Whole blood was incubated with antibody cocktail for 30 mins at 4°C followed by lysis of red blood cells by erythrocyte lysis buffer (Qiagen, Hilden, Germany). The cells were suspended in staining buffer (1% bovine serum albumin (Roche, Mannheim, Germany) in Dulbecco’s phosphate-buffered saline (PBS) (Gibco, Grand Island, NY, USA)) and treated with propidium iodide (PI) (BD Bioscience, Franklin Lakes, NJ, USA). The cell suspensions were then analyzed on a flow cytometer (Fortessa X-20) (BD Bioscience, Franklin Lakes, NJ, USA) and marker surface expression was recorded on CD16+ granulocytes as median fluorescence intensity (MFI). Data were analyzed using FlowJo version 10.5.3 (BD Bioscience, Franklin Lakes, NJ, USA).
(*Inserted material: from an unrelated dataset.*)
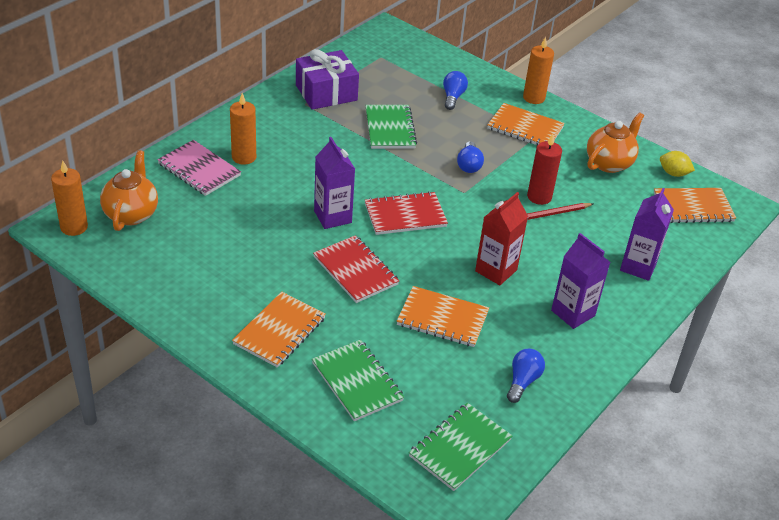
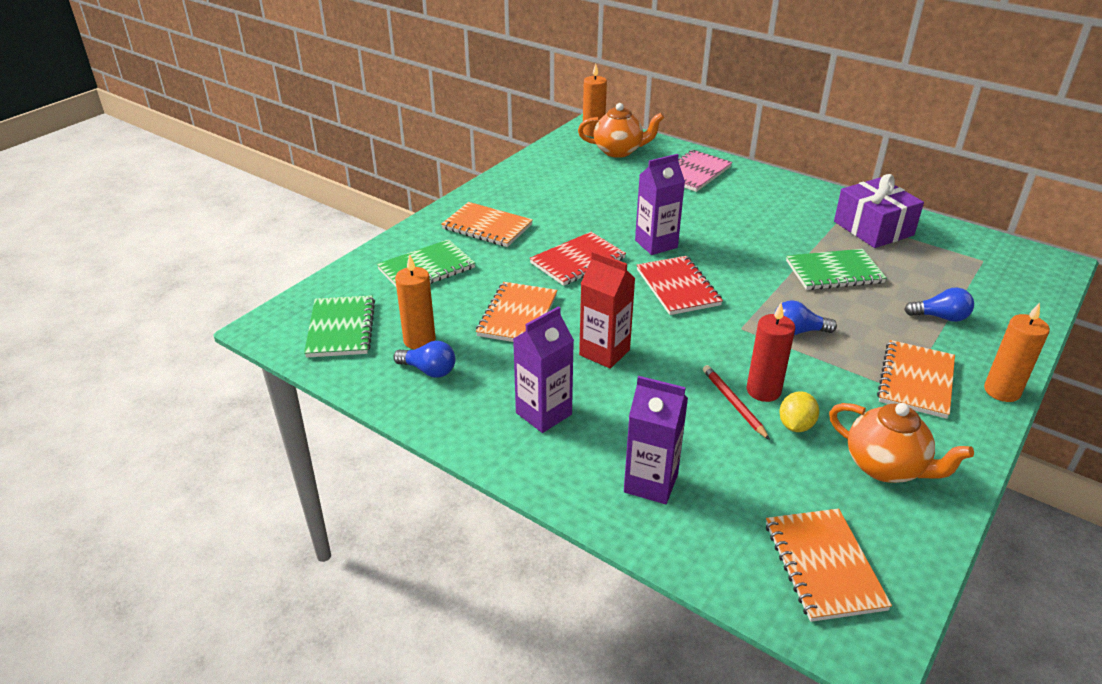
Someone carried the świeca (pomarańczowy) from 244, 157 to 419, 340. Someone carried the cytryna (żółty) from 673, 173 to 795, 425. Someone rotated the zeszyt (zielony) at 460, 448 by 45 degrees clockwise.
Gating Strategy For Neutrophil Subset Characterization

The neutrophil subsets were gated and characterized based on dim and bright expression of CD16 and CD62L as previously described.21 Gate assignment was undertaken blinded to sample ID.
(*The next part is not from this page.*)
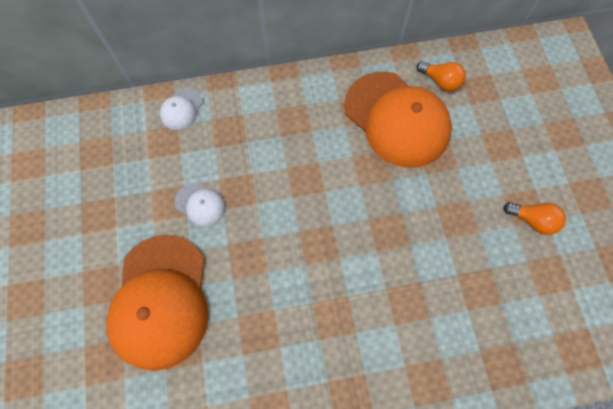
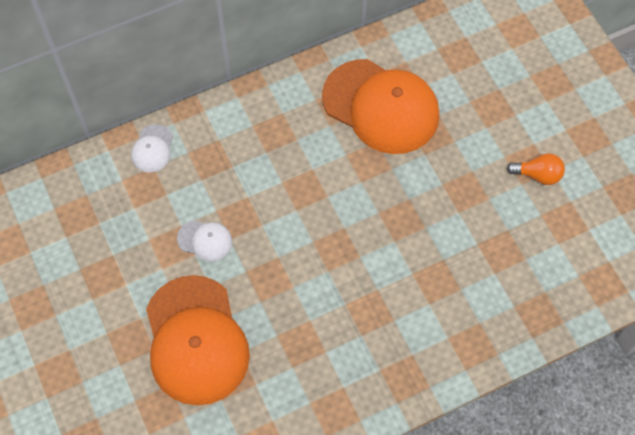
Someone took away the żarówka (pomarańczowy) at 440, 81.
Oxidative Burst Measurement

Oxidative burst measurement was performed as previously described.21 Briefly, cells were stained with CD16 and CD62L followed by red blood cell lysis. Cells were suspended in Hank’s balanced salt solution (Hyclone, Logan, Utah, USA) and treated with 1µM Dihydrorhodamine-123 (DHR-123, Sigma-Aldrich, St. Louis, MO, USA). Cell suspensions were then treated with N-Formylmethionine-leucyl-phenylalanine (fMLF) (Sigma-Aldrich, St. Louis, MO, USA). The response of the ROS indicator dye DHR-123 in CD16+ granulocytes was recorded as MFI.21,27 In addition to DHR-123 MFI, the experiment also utilized the MFI of CD62L to gauge the level of activation of neutrophils by observing the CD62L shedding (drop in CD62L MFI) with subsequent stimulation with fMLF.

Statistical Analysis

Data were analyzed using Stata version 15.1 (StataCorp, College Station, TX, USA). Results are reported as mean (SD) or median (interquartile range), unless otherwise stated. Continuous measures were analyzed using the two-sample Wilcoxon’s rank-sum test or t-test (two sample t test with equal variances) and Kruskal–Wallis test or one-way analysis of variance (ANOVA) as appropriate. Matched samples were analyzed by paired t-test or Wilcoxon matched-pairs signed-rank test as appropriate. Categorical data were analyzed using Fisher’s exact test. Number of participants analyzed for each measurement is indicated in tables and figure legends.

Results

Clinical Characteristics

The clinical and demographic details of the participants are provided in Table 1, and the blood inflammatory cell counts are provided in Table 2. Participants with COPD (n=17) were older with a greater smoking history (Table 1). Participants with asthma and COPD were prescribed inhaled corticosteroids and had significantly reduced lung function in comparison with healthy controls (Table 1). The total number of white blood cells and neutrophils were significantly elevated in both asthma and COPD in comparison with healthy controls. The number of blood eosinophils were significantly higher in asthma in comparison with healthy (Table 2). The asthma participants also had elevated proportion of blood neutrophils in comparison with healthy controls (Table 2).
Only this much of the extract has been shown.